A jubilant atmosphere filled the site where Scotland's kings were once crowned, fuelled by bagpipes and fireworks, and there was nothing that either thick fog or driving rain could do to dampen the spirit of the occasion. Scotland's first minister, Alex Salmond, flagged the field away from the ceremonial start and into a 1.53km 'superspecial' stage to thrill the thousands of fans who had braved the weather.
Early leader was none other than former British and Asia-Pacific rally champion – not to mention the crowd's local hero – Alister McRae. At the wheel of the new Proton Satria Neo S2000 for his first IRC appearance, McRae stormed through the stage but soon found himself in the thick of the points battle as the stage times rattled in from his rivals.
Ultimately the two runs through the Scone Castle stage delivered two wins for this year's IRC series champion Kris Meeke, the Peugeot UK driver relishing his first appearance on home soil.
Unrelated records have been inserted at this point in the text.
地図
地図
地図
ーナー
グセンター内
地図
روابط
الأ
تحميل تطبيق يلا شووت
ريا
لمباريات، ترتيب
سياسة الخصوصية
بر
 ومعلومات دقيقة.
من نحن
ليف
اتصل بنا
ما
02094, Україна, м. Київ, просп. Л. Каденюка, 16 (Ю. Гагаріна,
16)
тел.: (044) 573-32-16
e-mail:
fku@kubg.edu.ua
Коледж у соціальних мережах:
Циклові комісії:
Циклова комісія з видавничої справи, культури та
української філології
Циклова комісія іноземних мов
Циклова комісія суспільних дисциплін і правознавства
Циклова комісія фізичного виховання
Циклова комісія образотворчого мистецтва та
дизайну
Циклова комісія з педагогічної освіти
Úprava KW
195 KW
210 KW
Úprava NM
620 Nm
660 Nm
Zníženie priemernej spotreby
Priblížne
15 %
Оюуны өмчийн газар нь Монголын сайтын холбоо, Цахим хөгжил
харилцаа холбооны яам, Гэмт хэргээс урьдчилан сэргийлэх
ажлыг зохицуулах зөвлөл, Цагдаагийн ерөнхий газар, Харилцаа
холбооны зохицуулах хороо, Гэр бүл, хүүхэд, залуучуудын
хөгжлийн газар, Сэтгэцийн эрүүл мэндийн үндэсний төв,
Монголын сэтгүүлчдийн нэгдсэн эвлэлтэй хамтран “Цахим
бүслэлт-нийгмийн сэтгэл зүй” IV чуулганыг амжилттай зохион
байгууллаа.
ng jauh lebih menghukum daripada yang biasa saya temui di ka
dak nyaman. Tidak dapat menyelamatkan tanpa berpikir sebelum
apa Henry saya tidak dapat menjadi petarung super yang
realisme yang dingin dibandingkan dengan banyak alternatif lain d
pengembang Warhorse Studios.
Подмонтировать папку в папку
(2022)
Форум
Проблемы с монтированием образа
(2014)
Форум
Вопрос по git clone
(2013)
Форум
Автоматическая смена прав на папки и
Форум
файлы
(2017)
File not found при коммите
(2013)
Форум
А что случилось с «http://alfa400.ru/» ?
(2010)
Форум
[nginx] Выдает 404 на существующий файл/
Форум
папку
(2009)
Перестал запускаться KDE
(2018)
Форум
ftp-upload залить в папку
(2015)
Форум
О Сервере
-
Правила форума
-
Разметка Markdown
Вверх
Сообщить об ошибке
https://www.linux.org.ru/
In customary form he blitzed the opening stage in his 207 S2000 to go more than two seconds clear after his first run. “The weather here reminds me of the Azores back in May,” Meeke quipped. “We had a mini-hurricane there on the second day and there was thick fog and rain.”
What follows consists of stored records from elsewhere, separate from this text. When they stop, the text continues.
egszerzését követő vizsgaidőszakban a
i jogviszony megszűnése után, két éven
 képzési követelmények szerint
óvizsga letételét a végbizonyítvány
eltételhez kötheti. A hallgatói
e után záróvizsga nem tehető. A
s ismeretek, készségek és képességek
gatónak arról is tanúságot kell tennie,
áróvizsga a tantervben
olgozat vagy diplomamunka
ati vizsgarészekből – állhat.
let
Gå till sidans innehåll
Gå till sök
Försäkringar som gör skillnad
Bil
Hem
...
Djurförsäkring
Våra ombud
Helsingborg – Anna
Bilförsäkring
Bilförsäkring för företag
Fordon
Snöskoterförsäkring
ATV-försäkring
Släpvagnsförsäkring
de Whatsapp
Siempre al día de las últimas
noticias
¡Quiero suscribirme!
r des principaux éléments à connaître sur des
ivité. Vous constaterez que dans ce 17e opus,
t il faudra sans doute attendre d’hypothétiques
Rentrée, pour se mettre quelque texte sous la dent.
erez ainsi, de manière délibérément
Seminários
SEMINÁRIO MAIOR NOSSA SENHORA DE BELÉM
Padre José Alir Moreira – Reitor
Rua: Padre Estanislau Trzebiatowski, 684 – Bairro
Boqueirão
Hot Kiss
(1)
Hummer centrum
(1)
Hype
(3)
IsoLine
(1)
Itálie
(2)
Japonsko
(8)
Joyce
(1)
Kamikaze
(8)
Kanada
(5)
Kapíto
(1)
On both runs Meeke was pursued by his career-long rival Guy Wilks, relishing his first outing in a Skoda UK-entered Fabia S2000. The two-time British championship winner is still getting the feel of his new mount but was delighted with the car's potential and the atmosphere on Scotland's return to international rallying.
“The organisation team here has had to contend with a lot – not least the weather – but this event has a lot of strengths and it's very confidence-inspiring how it's come together,” he said. “But I think it's great to be rallying outside of south Wales.”
Third place fell to this year's British Rally Championship winner, Irishman Keith Cronin, after the first run, but he dropped time on the second run through the Scone Palace stage and it's 22-year-old Englishman Adam Gould who holds the position overnight. Gould took his place alongside Meeke in the BFGoodrich Drivers' Team Peugeot after being awarded the drive by a panel of journalists, and is keen to repay the faith shown in him through the next two days.
With McRae's Proton and a host of turbocharged Ralliart Lancer Evo machines in the top order, one of the big surprises of the night was the pace of the Estonians Kaspar Koitla and Martin Kangur in their two-wheel-drive Honda Civic Type R machines. Koitla managed to score fourth place overall on the Rally Russia in July, and is clearly aiming to repeat that level of performance in the adverse Scottish weather conditions.
The old adage that rallies are seldom won but often lost on the opening stages holds true, and all the top runners remain firmly in contention for honours. Tomorrow the rally route heads out into the forests of Perthshire, and challenges unknown to international rallies for more than 20 years.